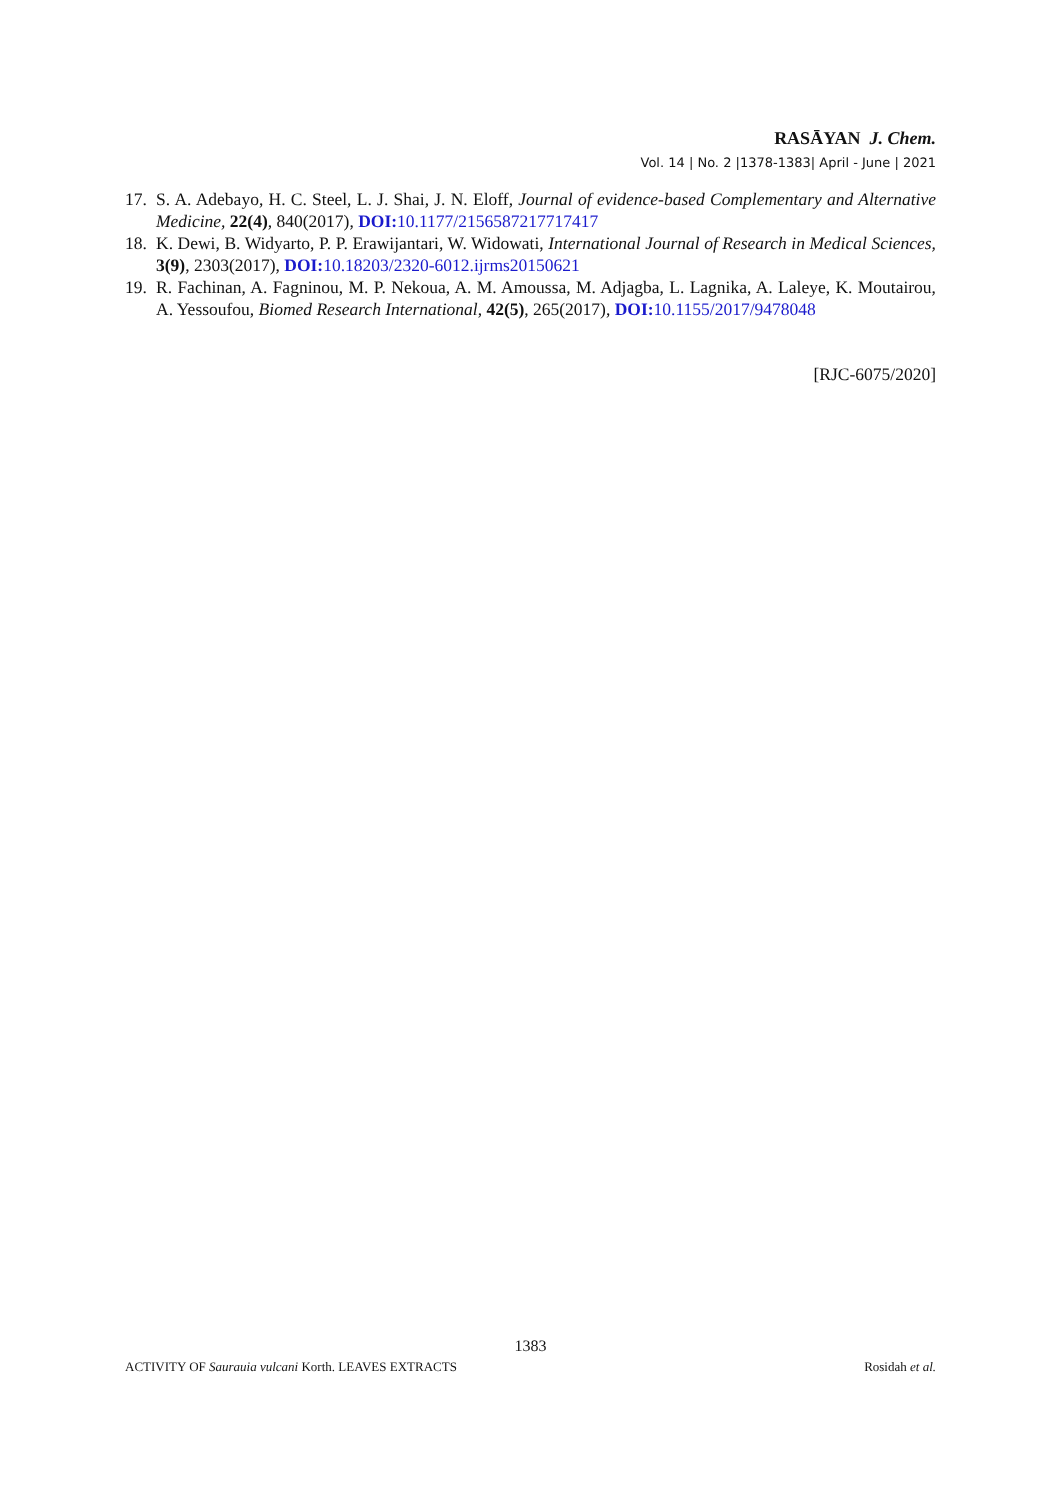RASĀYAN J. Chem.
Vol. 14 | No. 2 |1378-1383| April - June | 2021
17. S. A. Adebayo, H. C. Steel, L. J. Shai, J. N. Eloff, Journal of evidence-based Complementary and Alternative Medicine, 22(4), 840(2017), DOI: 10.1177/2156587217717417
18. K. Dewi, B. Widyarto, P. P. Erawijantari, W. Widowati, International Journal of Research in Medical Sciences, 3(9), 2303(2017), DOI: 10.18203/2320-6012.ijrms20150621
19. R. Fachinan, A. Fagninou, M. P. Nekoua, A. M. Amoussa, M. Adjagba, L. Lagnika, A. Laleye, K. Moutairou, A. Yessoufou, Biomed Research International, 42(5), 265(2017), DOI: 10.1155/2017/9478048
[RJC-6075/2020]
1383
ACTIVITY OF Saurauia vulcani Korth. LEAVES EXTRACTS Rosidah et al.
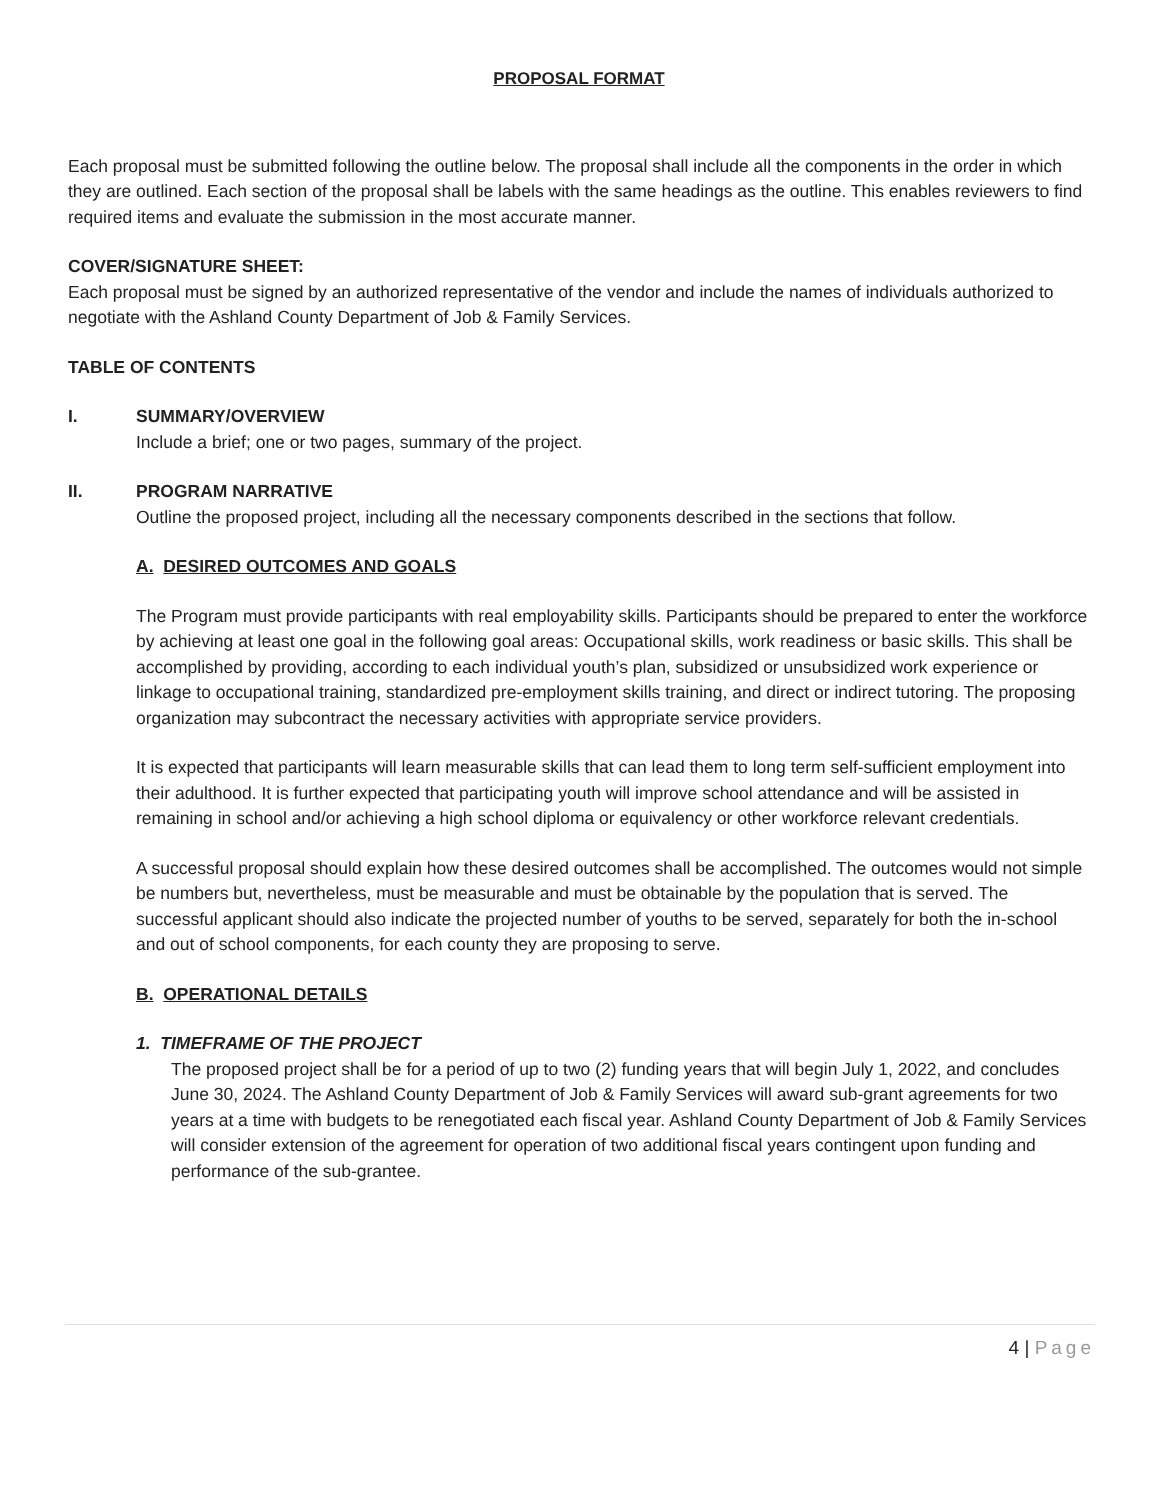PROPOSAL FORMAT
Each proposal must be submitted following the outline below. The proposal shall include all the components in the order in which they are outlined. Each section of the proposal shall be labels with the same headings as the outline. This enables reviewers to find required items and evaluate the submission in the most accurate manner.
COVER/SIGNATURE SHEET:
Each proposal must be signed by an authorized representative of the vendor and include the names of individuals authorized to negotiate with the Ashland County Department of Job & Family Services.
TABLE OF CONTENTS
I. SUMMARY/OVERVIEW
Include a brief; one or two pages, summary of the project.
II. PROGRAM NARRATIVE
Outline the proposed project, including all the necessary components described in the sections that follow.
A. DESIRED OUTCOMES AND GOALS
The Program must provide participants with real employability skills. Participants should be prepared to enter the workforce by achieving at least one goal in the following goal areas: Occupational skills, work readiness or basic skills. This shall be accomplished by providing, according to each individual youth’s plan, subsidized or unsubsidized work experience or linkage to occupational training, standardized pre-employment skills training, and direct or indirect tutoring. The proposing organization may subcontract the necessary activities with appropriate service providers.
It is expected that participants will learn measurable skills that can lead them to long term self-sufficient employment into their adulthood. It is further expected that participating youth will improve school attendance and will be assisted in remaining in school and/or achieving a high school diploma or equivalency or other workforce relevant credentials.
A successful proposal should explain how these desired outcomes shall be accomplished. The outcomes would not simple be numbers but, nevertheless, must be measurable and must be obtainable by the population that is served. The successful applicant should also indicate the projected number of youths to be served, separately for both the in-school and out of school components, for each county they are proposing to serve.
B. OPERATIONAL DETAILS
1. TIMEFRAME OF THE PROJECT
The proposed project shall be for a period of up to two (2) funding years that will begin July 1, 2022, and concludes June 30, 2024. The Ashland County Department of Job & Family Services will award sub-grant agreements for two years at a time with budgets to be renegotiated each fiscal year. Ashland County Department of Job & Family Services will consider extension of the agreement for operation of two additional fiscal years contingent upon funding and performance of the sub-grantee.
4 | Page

_ _ _

Copy exactly, and only, the lines from the first entry through the line holding "The Program must", both ends included, leaving out every picture.

_Final answer_.
RASĀYAN J. Chem.
Vol. 14 | No. 2 |1378-1383| April - June | 2021
17. S. A. Adebayo, H. C. Steel, L. J. Shai, J. N. Eloff, Journal of evidence-based Complementary and Alternative Medicine, 22(4), 840(2017), DOI: 10.1177/2156587217717417
18. K. Dewi, B. Widyarto, P. P. Erawijantari, W. Widowati, International Journal of Research in Medical Sciences, 3(9), 2303(2017), DOI: 10.18203/2320-6012.ijrms20150621
19. R. Fachinan, A. Fagninou, M. P. Nekoua, A. M. Amoussa, M. Adjagba, L. Lagnika, A. Laleye, K. Moutairou, A. Yessoufou, Biomed Research International, 42(5), 265(2017), DOI: 10.1155/2017/9478048
[RJC-6075/2020]
1383
ACTIVITY OF Saurauia vulcani Korth. LEAVES EXTRACTS Rosidah et al.
PROPOSAL FORMAT
Each proposal must be submitted following the outline below. The proposal shall include all the components in the order in which they are outlined. Each section of the proposal shall be labels with the same headings as the outline. This enables reviewers to find required items and evaluate the submission in the most accurate manner.
COVER/SIGNATURE SHEET:
Each proposal must be signed by an authorized representative of the vendor and include the names of individuals authorized to negotiate with the Ashland County Department of Job & Family Services.
TABLE OF CONTENTS
I. SUMMARY/OVERVIEW
Include a brief; one or two pages, summary of the project.
II. PROGRAM NARRATIVE
Outline the proposed project, including all the necessary components described in the sections that follow.
A. DESIRED OUTCOMES AND GOALS
The Program must provide participants with real employability skills. Participants should be prepared to enter the workforce by achieving at least one goal in the following goal areas: Occupational skills, work readiness or basic skills. This shall be accomplished by providing, according to each individual youth’s plan, subsidized or unsubsidized work experience or linkage to occupational training, standardized pre-employment skills training, and direct or indirect tutoring. The proposing organization may subcontract the necessary activities with appropriate service providers.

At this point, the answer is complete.